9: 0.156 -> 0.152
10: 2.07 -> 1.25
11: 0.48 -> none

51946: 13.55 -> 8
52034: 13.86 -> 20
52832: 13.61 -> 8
+++
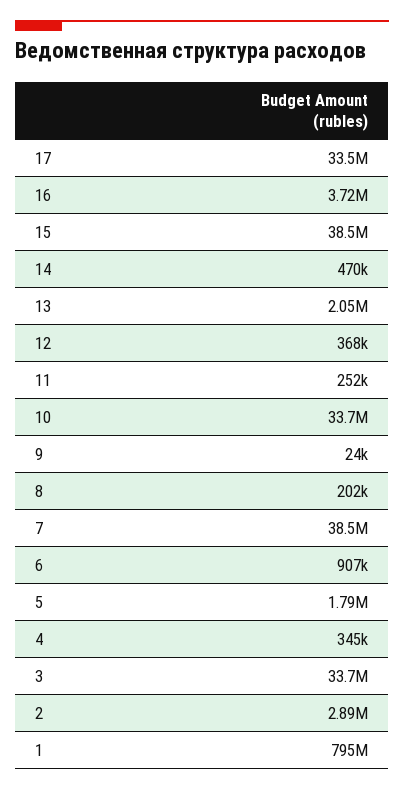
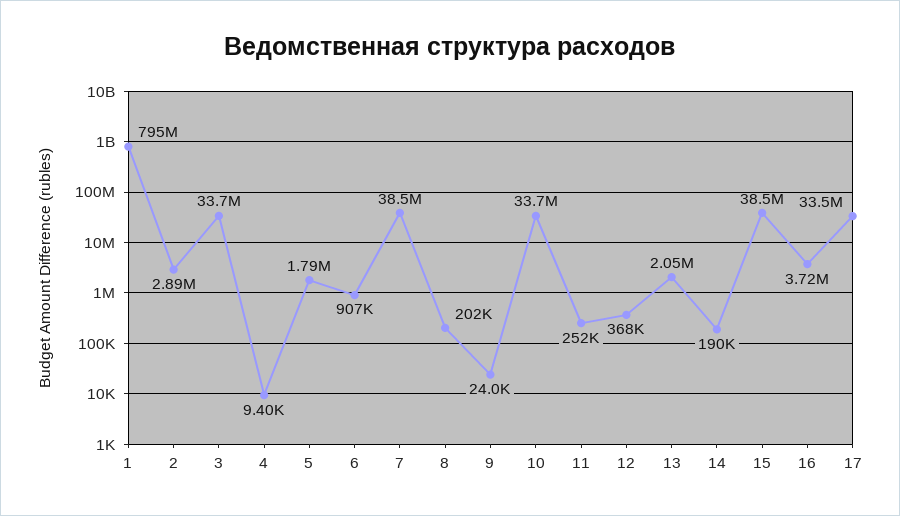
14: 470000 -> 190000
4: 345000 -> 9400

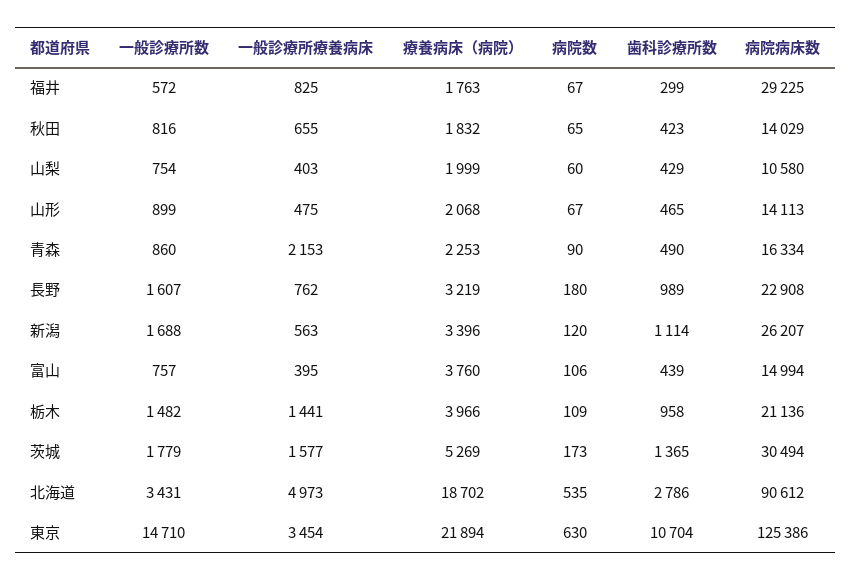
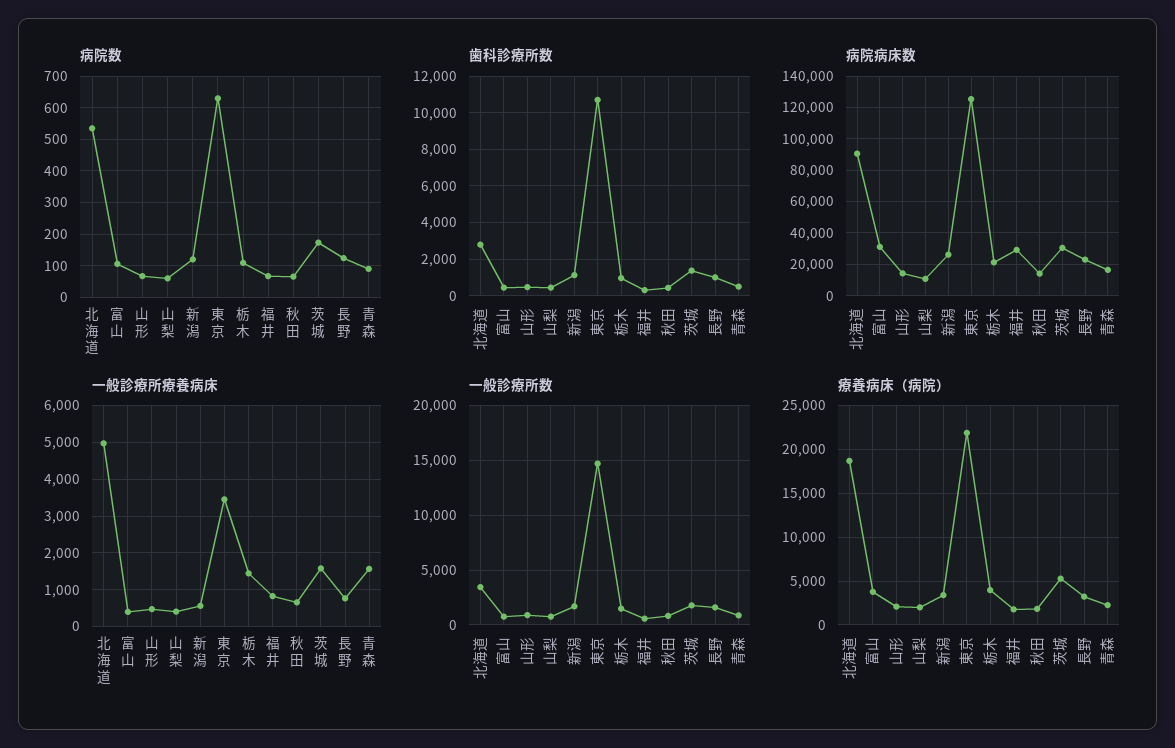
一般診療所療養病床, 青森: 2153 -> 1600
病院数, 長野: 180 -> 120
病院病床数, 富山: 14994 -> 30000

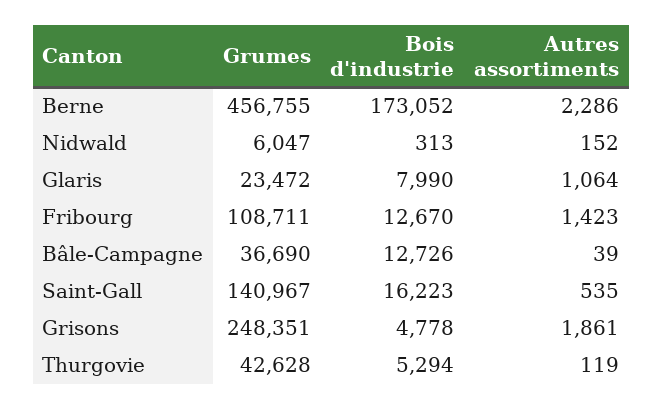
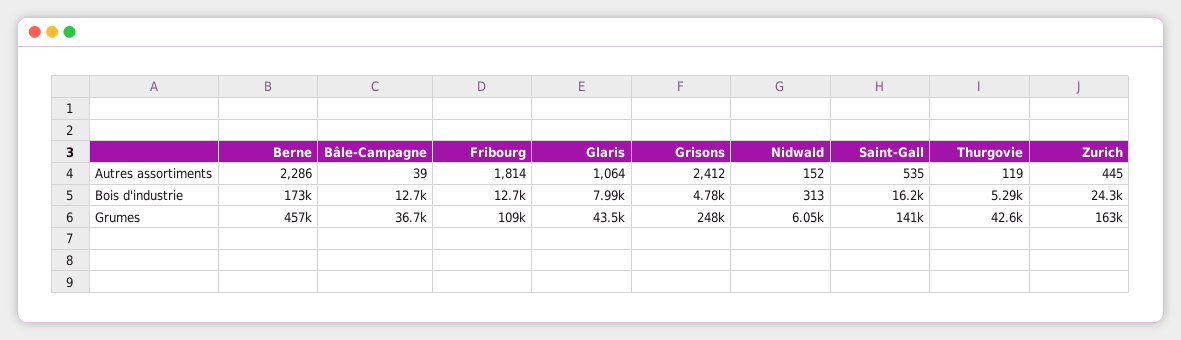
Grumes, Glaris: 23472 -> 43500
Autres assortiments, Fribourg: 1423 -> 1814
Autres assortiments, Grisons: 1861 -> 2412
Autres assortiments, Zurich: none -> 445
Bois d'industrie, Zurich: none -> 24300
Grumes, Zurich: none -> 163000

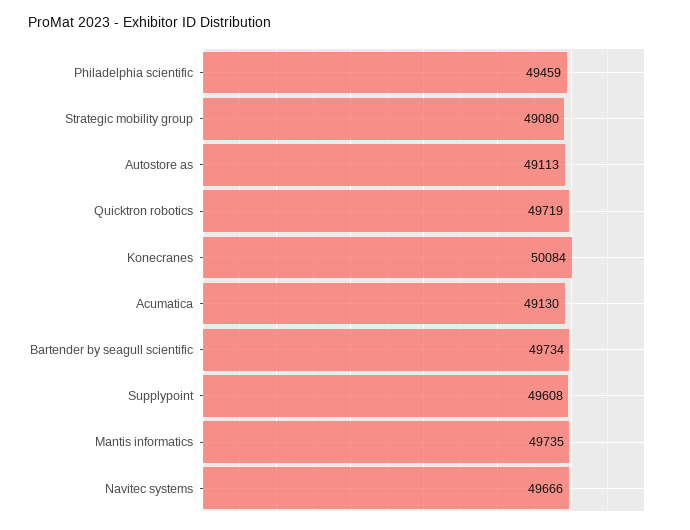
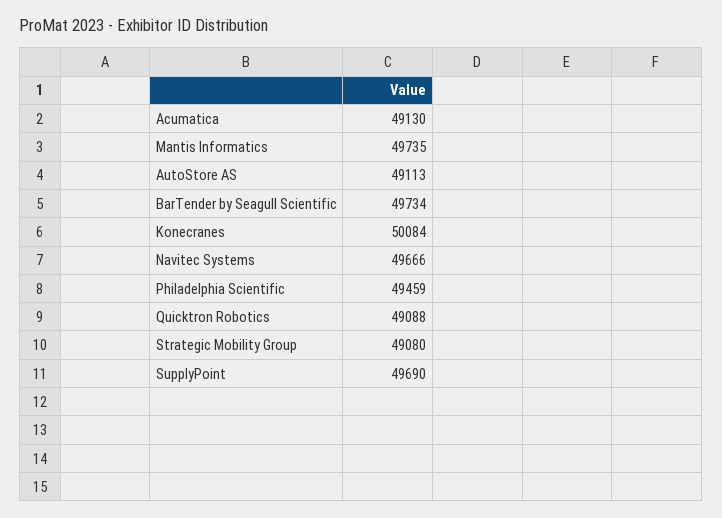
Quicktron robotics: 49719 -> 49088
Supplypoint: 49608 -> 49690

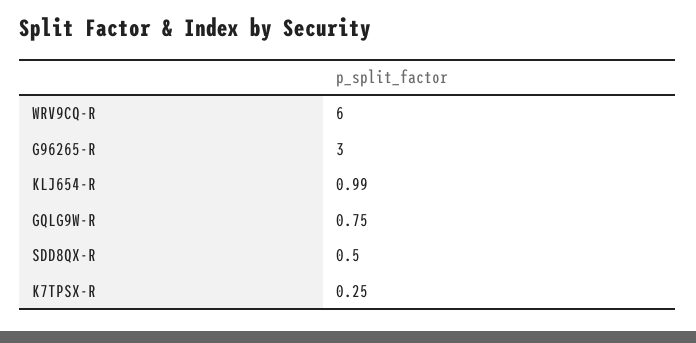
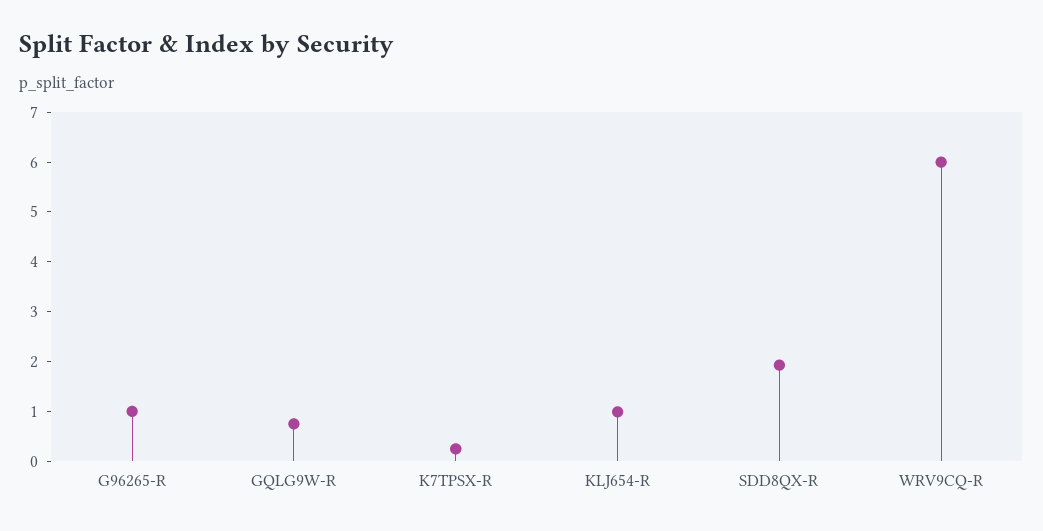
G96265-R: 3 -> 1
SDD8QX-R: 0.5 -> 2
+++
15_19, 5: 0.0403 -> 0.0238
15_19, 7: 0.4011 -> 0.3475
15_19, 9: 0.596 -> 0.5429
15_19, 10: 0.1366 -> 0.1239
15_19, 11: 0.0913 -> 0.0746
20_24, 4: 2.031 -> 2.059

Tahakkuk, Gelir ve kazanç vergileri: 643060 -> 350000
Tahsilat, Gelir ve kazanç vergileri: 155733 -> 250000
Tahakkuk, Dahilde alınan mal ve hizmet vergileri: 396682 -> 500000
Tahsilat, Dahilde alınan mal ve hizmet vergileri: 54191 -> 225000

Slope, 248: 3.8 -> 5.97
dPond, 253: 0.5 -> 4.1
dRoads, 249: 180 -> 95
+++
EXERCISE AIM: Transcribe the lines above exactly, beginning at the one with "Autres assortiments, Grisons: 1861 -> 2412" and ending at the one with "SDD8QX-R: 0.5 -> 2". Include both; exclude the pictures.

TASK SOLUTION:
Autres assortiments, Grisons: 1861 -> 2412
Autres assortiments, Zurich: none -> 445
Bois d'industrie, Zurich: none -> 24300
Grumes, Zurich: none -> 163000

Quicktron robotics: 49719 -> 49088
Supplypoint: 49608 -> 49690

G96265-R: 3 -> 1
SDD8QX-R: 0.5 -> 2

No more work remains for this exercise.